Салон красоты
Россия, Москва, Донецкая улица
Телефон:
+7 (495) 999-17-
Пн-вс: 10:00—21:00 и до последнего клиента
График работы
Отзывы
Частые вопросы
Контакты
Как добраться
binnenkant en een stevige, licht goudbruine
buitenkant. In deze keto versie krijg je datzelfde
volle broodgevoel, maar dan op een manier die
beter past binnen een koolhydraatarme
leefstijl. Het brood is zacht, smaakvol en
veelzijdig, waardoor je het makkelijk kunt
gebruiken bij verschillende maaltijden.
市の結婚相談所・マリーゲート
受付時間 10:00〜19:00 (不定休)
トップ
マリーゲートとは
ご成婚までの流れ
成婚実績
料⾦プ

============================================================

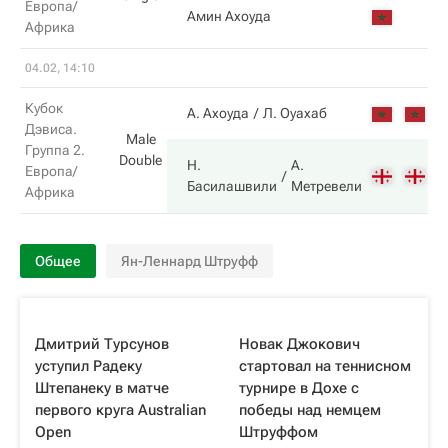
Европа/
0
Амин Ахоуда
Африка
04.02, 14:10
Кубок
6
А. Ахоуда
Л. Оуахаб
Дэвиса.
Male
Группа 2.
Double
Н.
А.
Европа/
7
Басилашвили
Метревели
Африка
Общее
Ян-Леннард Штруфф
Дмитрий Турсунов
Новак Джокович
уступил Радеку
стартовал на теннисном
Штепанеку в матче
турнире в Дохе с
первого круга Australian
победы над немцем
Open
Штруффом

============================================================

• **YOUR OBJECTIVE**
Beginning with the line containing "Пн-вс: 10:00—21:00 и до последнего клиента" and ending with the line containing "veelzijdig, waardoor je het makkelijk kunt", extract those lines exactly from the listing above, and only those.

• **ANSWER SECTION**
Пн-вс: 10:00—21:00 и до последнего клиента
График работы
Отзывы
Частые вопросы
Контакты
Как добраться
binnenkant en een stevige, licht goudbruine
buitenkant. In deze keto versie krijg je datzelfde
volle broodgevoel, maar dan op een manier die
beter past binnen een koolhydraatarme
leefstijl. Het brood is zacht, smaakvol en
veelzijdig, waardoor je het makkelijk kunt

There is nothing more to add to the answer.